TASK REQUIREMENTS -
Your answer should hold all lines of the entries that include the word "Chinese".

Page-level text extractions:
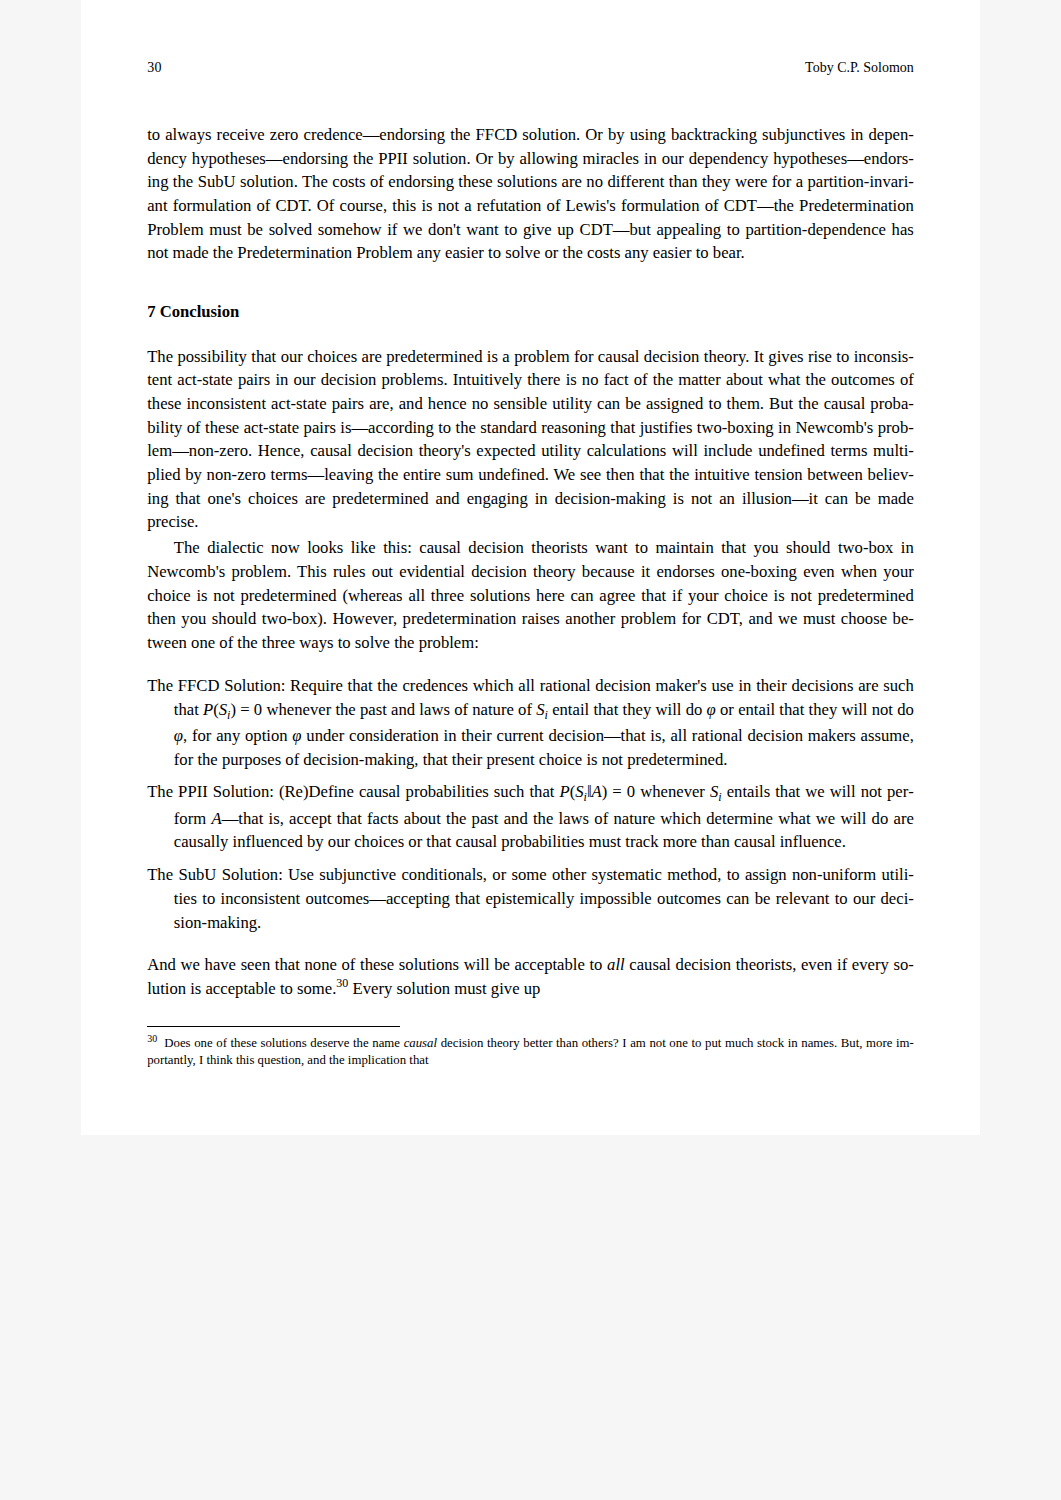30 Toby C.P. Solomon
to always receive zero credence—endorsing the FFCD solution. Or by using backtracking subjunctives in dependency hypotheses—endorsing the PPII solution. Or by allowing miracles in our dependency hypotheses—endorsing the SubU solution. The costs of endorsing these solutions are no different than they were for a partition-invariant formulation of CDT. Of course, this is not a refutation of Lewis's formulation of CDT—the Predetermination Problem must be solved somehow if we don't want to give up CDT—but appealing to partition-dependence has not made the Predetermination Problem any easier to solve or the costs any easier to bear.
7 Conclusion
The possibility that our choices are predetermined is a problem for causal decision theory. It gives rise to inconsistent act-state pairs in our decision problems. Intuitively there is no fact of the matter about what the outcomes of these inconsistent act-state pairs are, and hence no sensible utility can be assigned to them. But the causal probability of these act-state pairs is—according to the standard reasoning that justifies two-boxing in Newcomb's problem—non-zero. Hence, causal decision theory's expected utility calculations will include undefined terms multiplied by non-zero terms—leaving the entire sum undefined. We see then that the intuitive tension between believing that one's choices are predetermined and engaging in decision-making is not an illusion—it can be made precise.
The dialectic now looks like this: causal decision theorists want to maintain that you should two-box in Newcomb's problem. This rules out evidential decision theory because it endorses one-boxing even when your choice is not predetermined (whereas all three solutions here can agree that if your choice is not predetermined then you should two-box). However, predetermination raises another problem for CDT, and we must choose between one of the three ways to solve the problem:
The FFCD Solution
The FFCD Solution: Require that the credences which all rational decision maker's use in their decisions are such that P(Si) = 0 whenever the past and laws of nature of Si entail that they will do φ or entail that they will not do φ, for any option φ under consideration in their current decision—that is, all rational decision makers assume, for the purposes of decision-making, that their present choice is not predetermined.
The PPII Solution
The PPII Solution: (Re)Define causal probabilities such that P(Si‖A) = 0 whenever Si entails that we will not perform A—that is, accept that facts about the past and the laws of nature which determine what we will do are causally influenced by our choices or that causal probabilities must track more than causal influence.
The SubU Solution
The SubU Solution: Use subjunctive conditionals, or some other systematic method, to assign non-uniform utilities to inconsistent outcomes—accepting that epistemically impossible outcomes can be relevant to our decision-making.
And we have seen that none of these solutions will be acceptable to all causal decision theorists, even if every solution is acceptable to some.30 Every solution must give up
30 Does one of these solutions deserve the name causal decision theory better than others? I am not one to put much stock in names. But, more importantly, I think this question, and the implication that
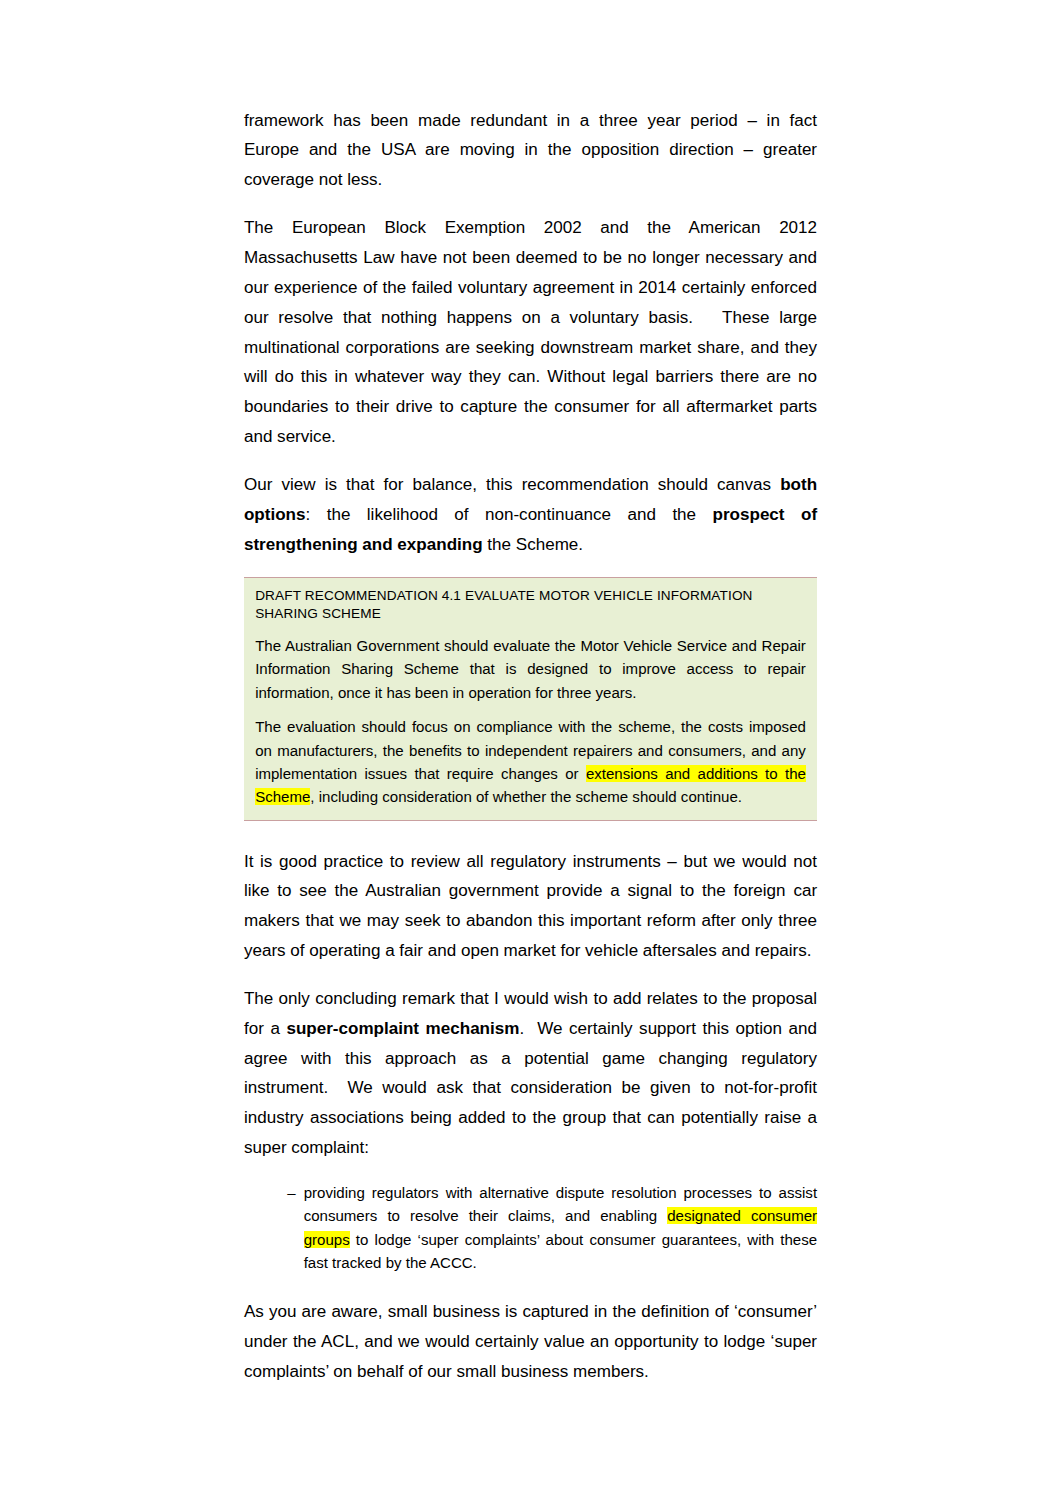framework has been made redundant in a three year period – in fact Europe and the USA are moving in the opposition direction – greater coverage not less.
The European Block Exemption 2002 and the American 2012 Massachusetts Law have not been deemed to be no longer necessary and our experience of the failed voluntary agreement in 2014 certainly enforced our resolve that nothing happens on a voluntary basis. These large multinational corporations are seeking downstream market share, and they will do this in whatever way they can. Without legal barriers there are no boundaries to their drive to capture the consumer for all aftermarket parts and service.
Our view is that for balance, this recommendation should canvas both options: the likelihood of non-continuance and the prospect of strengthening and expanding the Scheme.
DRAFT RECOMMENDATION 4.1 EVALUATE MOTOR VEHICLE INFORMATION SHARING SCHEME
The Australian Government should evaluate the Motor Vehicle Service and Repair Information Sharing Scheme that is designed to improve access to repair information, once it has been in operation for three years.
The evaluation should focus on compliance with the scheme, the costs imposed on manufacturers, the benefits to independent repairers and consumers, and any implementation issues that require changes or extensions and additions to the Scheme, including consideration of whether the scheme should continue.
It is good practice to review all regulatory instruments – but we would not like to see the Australian government provide a signal to the foreign car makers that we may seek to abandon this important reform after only three years of operating a fair and open market for vehicle aftersales and repairs.
The only concluding remark that I would wish to add relates to the proposal for a super-complaint mechanism. We certainly support this option and agree with this approach as a potential game changing regulatory instrument. We would ask that consideration be given to not-for-profit industry associations being added to the group that can potentially raise a super complaint:
–
providing regulators with alternative dispute resolution processes to assist consumers to resolve their claims, and enabling designated consumer groups to lodge ‘super complaints’ about consumer guarantees, with these fast tracked by the ACCC.
As you are aware, small business is captured in the definition of ‘consumer’ under the ACL, and we would certainly value an opportunity to lodge ‘super complaints’ on behalf of our small business members.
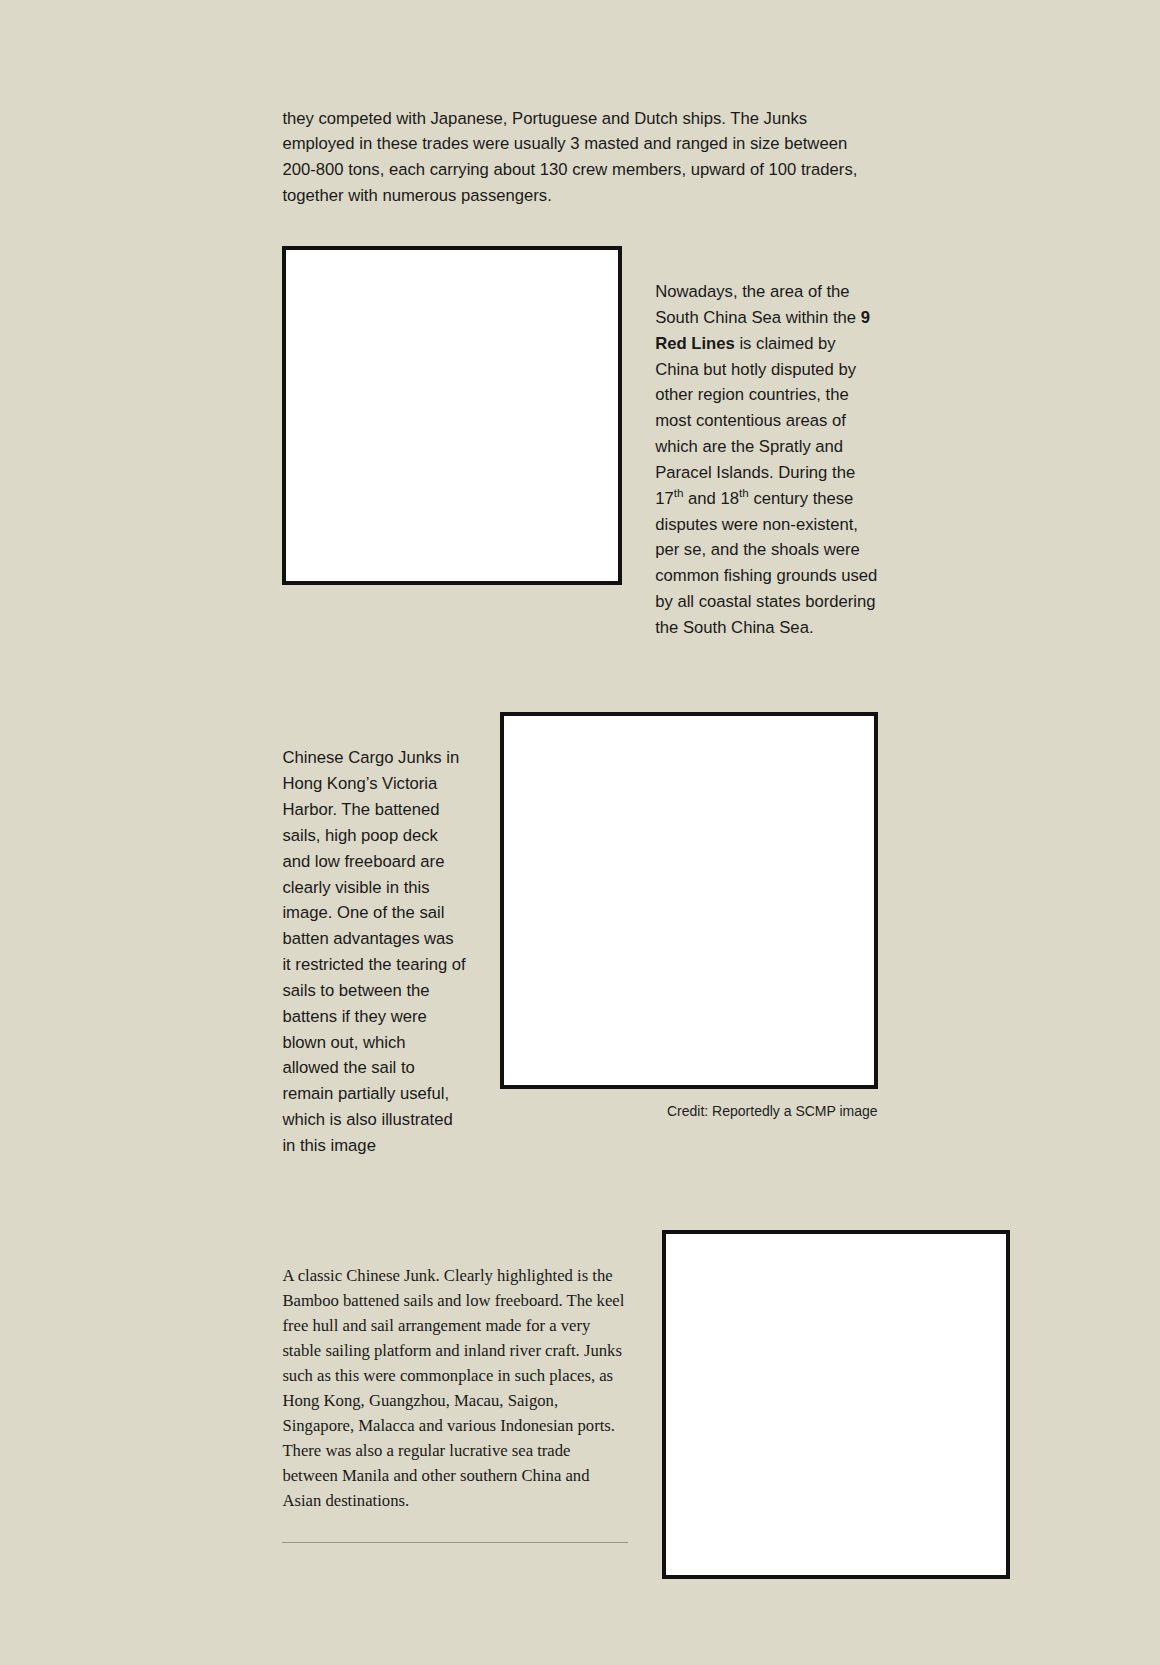they competed with Japanese, Portuguese and Dutch ships. The Junks employed in these trades were usually 3 masted and ranged in size between 200-800 tons, each carrying about 130 crew members, upward of 100 traders, together with numerous passengers.
Nowadays, the area of the South China Sea within the 9 Red Lines is claimed by China but hotly disputed by other region countries, the most contentious areas of which are the Spratly and Paracel Islands. During the 17th and 18th century these disputes were non-existent, per se, and the shoals were common fishing grounds used by all coastal states bordering the South China Sea.
Chinese Cargo Junks in Hong Kong’s Victoria Harbor. The battened sails, high poop deck and low freeboard are clearly visible in this image. One of the sail batten advantages was it restricted the tearing of sails to between the battens if they were blown out, which allowed the sail to remain partially useful, which is also illustrated in this image
Credit: Reportedly a SCMP image
A classic Chinese Junk. Clearly highlighted is the Bamboo battened sails and low freeboard. The keel free hull and sail arrangement made for a very stable sailing platform and inland river craft. Junks such as this were commonplace in such places, as Hong Kong, Guangzhou, Macau, Saigon, Singapore, Malacca and various Indonesian ports. There was also a regular lucrative sea trade between Manila and other southern China and Asian destinations.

EXERCISE OUTPUT -
Chinese Cargo Junks in Hong Kong’s Victoria Harbor. The battened sails, high poop deck and low freeboard are clearly visible in this image. One of the sail batten advantages was it restricted the tearing of sails to between the battens if they were blown out, which allowed the sail to remain partially useful, which is also illustrated in this image
A classic Chinese Junk. Clearly highlighted is the Bamboo battened sails and low freeboard. The keel free hull and sail arrangement made for a very stable sailing platform and inland river craft. Junks such as this were commonplace in such places, as Hong Kong, Guangzhou, Macau, Saigon, Singapore, Malacca and various Indonesian ports. There was also a regular lucrative sea trade between Manila and other southern China and Asian destinations.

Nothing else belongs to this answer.